Physiological correlates of a simple saccadic-decision task to extended objects in superior colliculus.

Our vision is best only in the center of our gaze, and we use saccadic eye movements to direct gaze to objects and features of interest. We make more than 180,000 saccades per day, and accurate and efficient saccades are crucial for most visuo-motor tasks. Saccades are typically studied using small point stimuli, despite the fact that most real-world visual scenes are composed of extended objects. Recent studies in humans have shown that the initiation latency of saccades is strongly dependent on the size of the target (the "size-latency effect"), perhaps reflecting a tradeoff between the cost of making a saccade to a target and the expected information gain that would result.

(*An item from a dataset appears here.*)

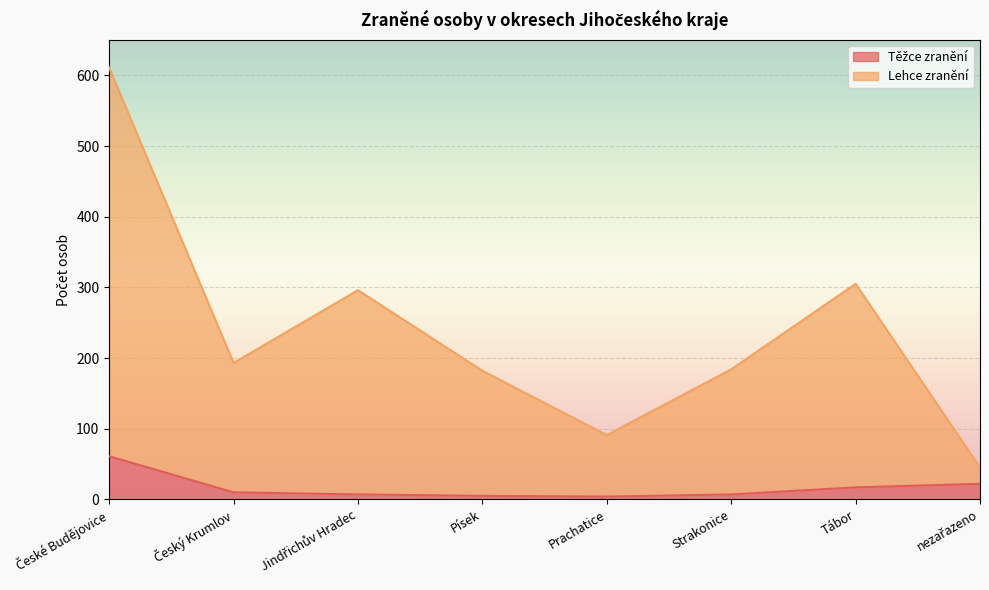

What are all the series names shown in the legend?

Těžce zranění, Lehce zranění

Here, we investigate the neuronal correlates of the size-latency effect in the macaque superior colliculus. We analyzed the latency variations of saccades to different size targets within a stochastic accumulator model framework. The model predicted a steeper increase in activity for smaller targets compared to larger ones. Surprisingly, the model also predicted an increase in saccade initiation threshold for larger targets. We found that the activity of intermediate-layer SC visuomotor neurons is in close agreement with the model predictions. We also found evidence that these effects may be a consequence of the visual responses of SC neurons to targets of different sizes. These results shed new light on the sources of delay within the saccadic system, a system that we heavily depend upon in the performance of most visuo-motor tasks.